Based on the experiments conducted and their results, the following conclusions can be drawn:

• 1. Quenching conditions affect the microstructure and properties of the sample. When the quenching temperature and cooling rate (select effective cooling medium) are appropriate, fine Martensite structure will be generated, which will have high strength, good plasticity and good mechanical properties after tempering. When the quenching temperature is low, incomplete quenching occurs. The structure is martensite + ferrite, with low strength, low hardness and poor mechanical properties. When the quenching temperature is high, coarse austenite will be formed. Due to the heredity of the structure, coarse grained martensite will be formed after quenching. The cooling rate is too fast, resulting in huge internal stress and the possibility of quenching and cracking. The cooling rate is too slow, and the formed Martensite is incomplete, and pearlite is formed (pearlite, sorbite, troostite).

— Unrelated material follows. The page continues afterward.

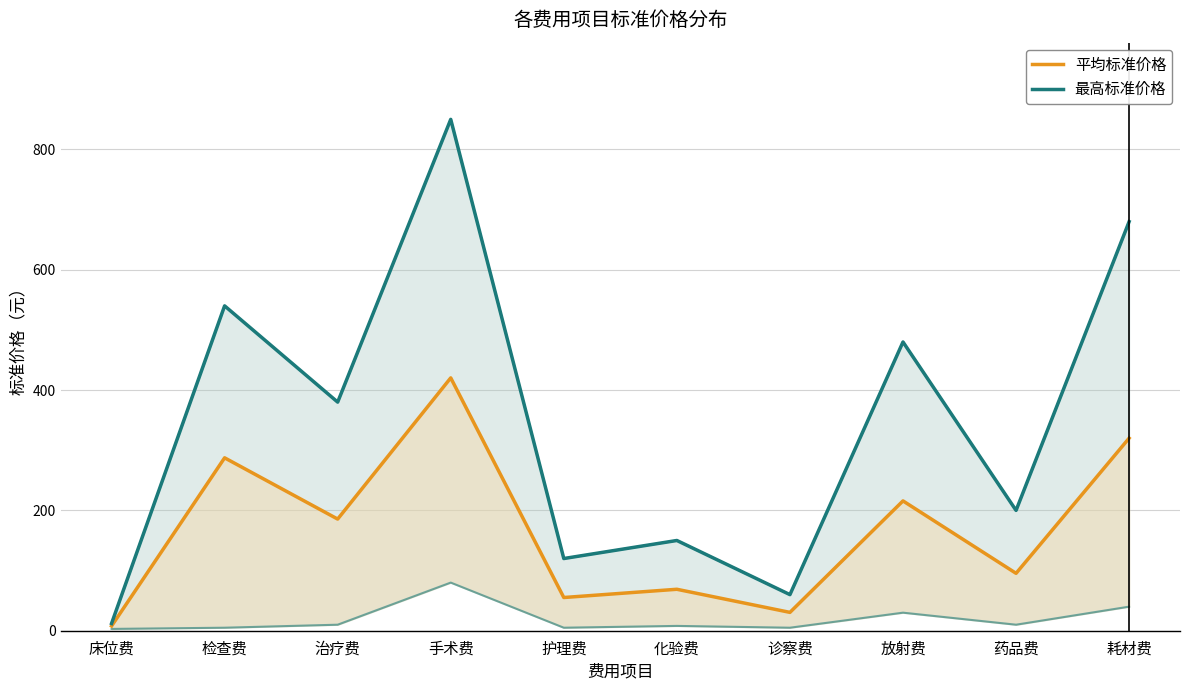

What is the average value of the 平均标准价格 series?

168.7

• 2. The tempering temperature affects the microstructure and properties of the sample. According to the tempering temperature, it can be divided into low temperature tempering, medium temperature tempering, and high temperature tempering (different steel grades correspond to different temperatures, and generally the more alloy elements, the higher the temperature). Production of tempered Martensite, tempered troostite, tempered sorbite. Tempered Martensite has the smallest grain and the highest hardness and strength; Tempered troostite grains are between the two, with moderate hardness and strength, and according to data, they have excellent elasticity; Tempered sorbite Flat noodles is the thickest, with the lowest strength and hardness, but it has higher plastic toughness.
• 3. Carbon element affects the structure and properties of the sample. Carbon atom can play a role of Solid solution strengthening. For the formation of Martensite, the greater the strength and hardness of the matrix, the less easy the formation of Martensite, thus reducing the Ms point. At the same time, the strength and hardness of the final quenched structure increased due to the Solid solution strengthening effect.